## What is being asked:
For the material below, return exactly the lines starting at the one holding "A lot later" and ending at the one holding "In the United", counting both as part of the range.
══ Input data
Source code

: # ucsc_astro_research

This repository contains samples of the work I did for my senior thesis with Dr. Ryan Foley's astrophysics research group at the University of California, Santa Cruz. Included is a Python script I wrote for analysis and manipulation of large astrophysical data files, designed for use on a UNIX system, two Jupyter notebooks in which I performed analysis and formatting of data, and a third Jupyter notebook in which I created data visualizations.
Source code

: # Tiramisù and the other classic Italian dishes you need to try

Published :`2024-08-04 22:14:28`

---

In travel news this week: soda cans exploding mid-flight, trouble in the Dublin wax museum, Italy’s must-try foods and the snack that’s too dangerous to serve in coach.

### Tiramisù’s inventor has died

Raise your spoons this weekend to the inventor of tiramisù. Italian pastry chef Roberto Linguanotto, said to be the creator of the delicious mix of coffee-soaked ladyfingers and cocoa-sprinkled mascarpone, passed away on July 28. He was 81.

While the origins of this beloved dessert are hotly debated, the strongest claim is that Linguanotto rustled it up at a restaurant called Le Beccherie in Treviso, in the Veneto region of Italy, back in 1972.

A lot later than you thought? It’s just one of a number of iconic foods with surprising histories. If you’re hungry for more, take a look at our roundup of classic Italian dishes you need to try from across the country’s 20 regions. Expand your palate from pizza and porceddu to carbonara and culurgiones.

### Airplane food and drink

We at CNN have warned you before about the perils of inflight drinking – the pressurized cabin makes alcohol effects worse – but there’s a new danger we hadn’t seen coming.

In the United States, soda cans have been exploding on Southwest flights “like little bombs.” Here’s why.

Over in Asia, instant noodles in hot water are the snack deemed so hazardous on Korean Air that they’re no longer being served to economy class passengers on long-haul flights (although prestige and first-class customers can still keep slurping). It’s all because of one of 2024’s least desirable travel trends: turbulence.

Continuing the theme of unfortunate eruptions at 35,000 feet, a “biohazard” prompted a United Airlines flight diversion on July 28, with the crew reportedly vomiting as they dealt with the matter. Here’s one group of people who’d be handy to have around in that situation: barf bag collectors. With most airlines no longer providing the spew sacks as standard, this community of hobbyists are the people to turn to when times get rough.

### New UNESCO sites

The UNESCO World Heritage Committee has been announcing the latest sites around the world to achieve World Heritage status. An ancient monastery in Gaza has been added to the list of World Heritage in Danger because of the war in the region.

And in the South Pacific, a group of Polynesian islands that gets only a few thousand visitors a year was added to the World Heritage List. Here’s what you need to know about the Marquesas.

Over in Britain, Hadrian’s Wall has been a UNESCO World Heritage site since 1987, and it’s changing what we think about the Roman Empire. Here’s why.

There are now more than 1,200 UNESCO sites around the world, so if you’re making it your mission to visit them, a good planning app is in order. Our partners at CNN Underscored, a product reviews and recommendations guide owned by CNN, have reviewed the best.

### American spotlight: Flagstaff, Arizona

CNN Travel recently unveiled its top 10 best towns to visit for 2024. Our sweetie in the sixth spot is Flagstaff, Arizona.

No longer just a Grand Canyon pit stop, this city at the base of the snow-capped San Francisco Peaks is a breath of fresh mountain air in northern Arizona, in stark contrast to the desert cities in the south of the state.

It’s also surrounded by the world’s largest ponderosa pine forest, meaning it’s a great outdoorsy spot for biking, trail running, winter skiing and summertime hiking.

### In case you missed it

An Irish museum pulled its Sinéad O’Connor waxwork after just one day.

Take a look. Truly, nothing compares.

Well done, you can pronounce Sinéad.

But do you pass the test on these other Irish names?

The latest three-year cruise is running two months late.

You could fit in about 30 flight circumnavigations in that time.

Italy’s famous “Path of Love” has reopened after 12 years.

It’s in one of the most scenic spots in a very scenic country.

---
════
## Response for this exercise:
A lot later than you thought? It’s just one of a number of iconic foods with surprising histories. If you’re hungry for more, take a look at our roundup of classic Italian dishes you need to try from across the country’s 20 regions. Expand your palate from pizza and porceddu to carbonara and culurgiones.

### Airplane food and drink

We at CNN have warned you before about the perils of inflight drinking – the pressurized cabin makes alcohol effects worse – but there’s a new danger we hadn’t seen coming.

In the United States, soda cans have been exploding on Southwest flights “like little bombs.” Here’s why.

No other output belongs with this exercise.